Phillippi sits squarely in the disease's main target group. MS typically is diagnosed between the ages of 20 and 40; about two-thirds of the more than 330,000 Americans who have it are women.

Phillippi was 24 in June 1997, just a year out of Central Connecticut State University, when she woke up one morning with a 104-degree fever that laid her low for three weeks. On the 21st day, while she was sitting on the couch in her parents' Cromwell, Conn., home, she tried to move her legs but found she couldn't.

"It's the worst feeling in the world," Phillippi says. "It's the point where you go, 'Oh, my God, I can't walk."'

So began an 18-month odyssey, from doctor to doctor, from clinic to hospital, in search of a diagnosis. Phillippi endured blood work, EMGs, CT scans, MRIs, a spinal tap--and a variety of unsatisfying guesses: Epstein-Barr syndrome, Cushing's disease, sciatica, rheumatoid arthritis.

"It's like an emotional roller coaster," says her mother, Pat Phillippi, who would go to her daughter's New Britain apartment before work and rub her legs to help her get started. "Every time we got test results that were negative, you'd breathe a sigh of relief. But we still didn't know what it was."

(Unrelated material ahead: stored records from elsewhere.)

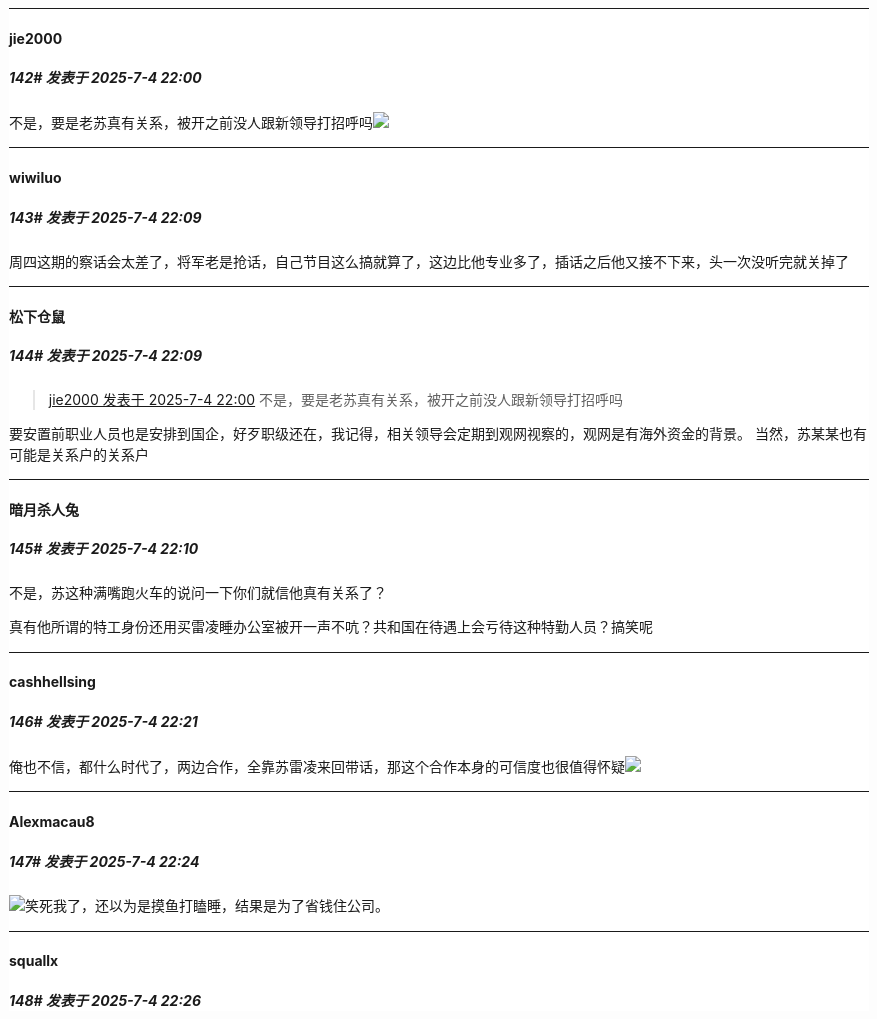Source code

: *****

####  jie2000  
##### 142#       发表于 2025-7-4 22:00

不是，要是老苏真有关系，被开之前没人跟新领导打招呼吗<img src="https://static.stage1st.com/image/smiley/face2017/067.png" referrerpolicy="no-referrer">


*****

####  wiwiluo  
##### 143#       发表于 2025-7-4 22:09

周四这期的察话会太差了，将军老是抢话，自己节目这么搞就算了，这边比他专业多了，插话之后他又接不下来，头一次没听完就关掉了

*****

####  松下仓鼠  
##### 144#       发表于 2025-7-4 22:09

<blockquote><a href="httphttps://stage1st.com/2b/forum.php?mod=redirect&amp;goto=findpost&amp;pid=68047053&amp;ptid=2255398" target="_blank">jie2000 发表于 2025-7-4 22:00</a>
不是，要是老苏真有关系，被开之前没人跟新领导打招呼吗</blockquote>
要安置前职业人员也是安排到国企，好歹职级还在，我记得，相关领导会定期到观网视察的，观网是有海外资金的背景。
当然，苏某某也有可能是关系户的关系户

*****

####  暗月杀人兔  
##### 145#       发表于 2025-7-4 22:10

不是，苏这种满嘴跑火车的说问一下你们就信他真有关系了？

真有他所谓的特工身份还用买雷凌睡办公室被开一声不吭？共和国在待遇上会亏待这种特勤人员？搞笑呢


*****

####  cashhellsing  
##### 146#       发表于 2025-7-4 22:21

俺也不信，都什么时代了，两边合作，全靠苏雷凌来回带话，那这个合作本身的可信度也很值得怀疑<img src="https://static.stage1st.com/image/smiley/face2017/067.png" referrerpolicy="no-referrer">

*****

####  Alexmacau8  
##### 147#       发表于 2025-7-4 22:24

<img src="https://static.stage1st.com/image/smiley/face2017/055.png" referrerpolicy="no-referrer">笑死我了，还以为是摸鱼打瞌睡，结果是为了省钱住公司。

*****

####  squallx  
##### 148#       发表于 2025-7-4 22:26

Through the uncertainty, Phillippi's symptoms--weak legs, poor balance, stiffness and fatigue--waxed and waned. Sometimes she walked with a cane, sometimes with a walker. Or she would go out without any aids and her legs would just give out.

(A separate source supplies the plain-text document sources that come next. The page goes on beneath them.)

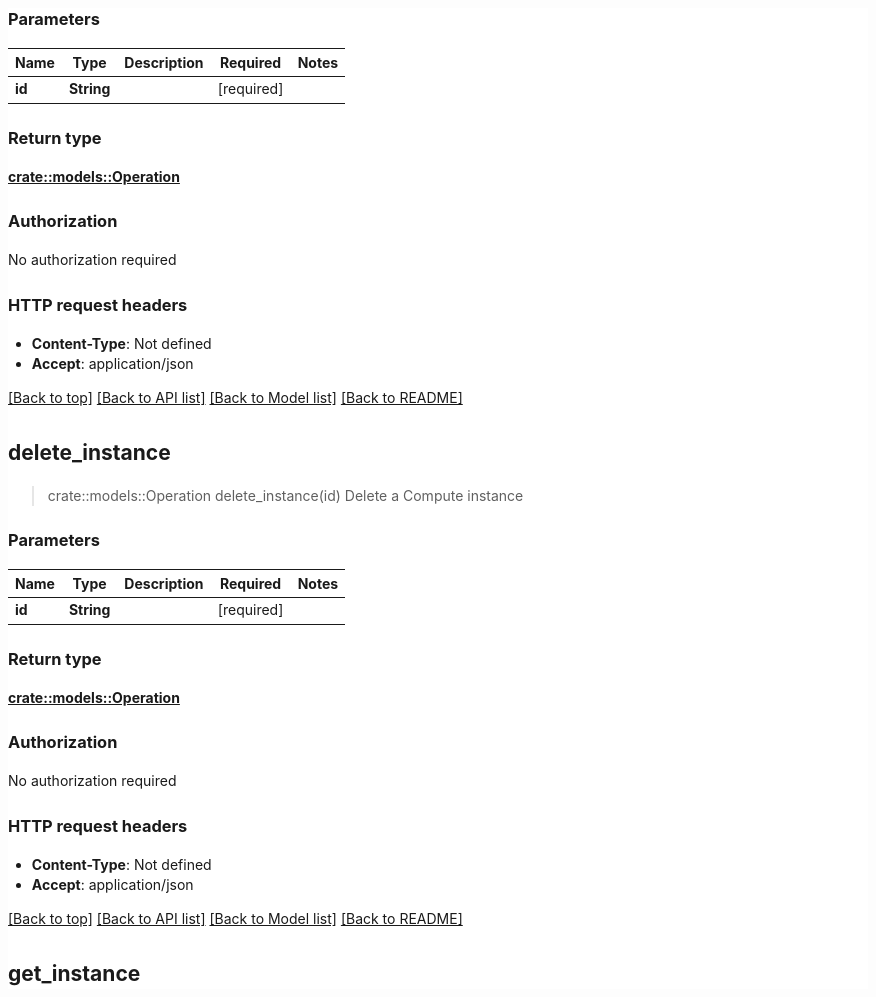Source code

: ### Parameters


Name | Type | Description  | Required | Notes
------------- | ------------- | ------------- | ------------- | -------------
**id** | **String** |  | [required] |

### Return type

[**crate::models::Operation**](operation.md)

### Authorization

No authorization required

### HTTP request headers

- **Content-Type**: Not defined
- **Accept**: application/json

[[Back to top]](#) [[Back to API list]](../README.md#documentation-for-api-endpoints) [[Back to Model list]](../README.md#documentation-for-models) [[Back to README]](../README.md)


## delete_instance

> crate::models::Operation delete_instance(id)
Delete a Compute instance



### Parameters


Name | Type | Description  | Required | Notes
------------- | ------------- | ------------- | ------------- | -------------
**id** | **String** |  | [required] |

### Return type

[**crate::models::Operation**](operation.md)

### Authorization

No authorization required

### HTTP request headers

- **Content-Type**: Not defined
- **Accept**: application/json

[[Back to top]](#) [[Back to API list]](../README.md#documentation-for-api-endpoints) [[Back to Model list]](../README.md#documentation-for-models) [[Back to README]](../README.md)


## get_instance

"When you fall, everyone rushes to you," she says. "You have to say, 'You know what? This happens to me all the time.' You pull your head up, walk out to the car, and cry, one more time: 'Why is this happening to me?"'

Doctors at the Yale School of Medicine diagnosed Phillippi in January 1999. At first, she says, it was a relief to finally know what was wrong. Then she started thinking about her future.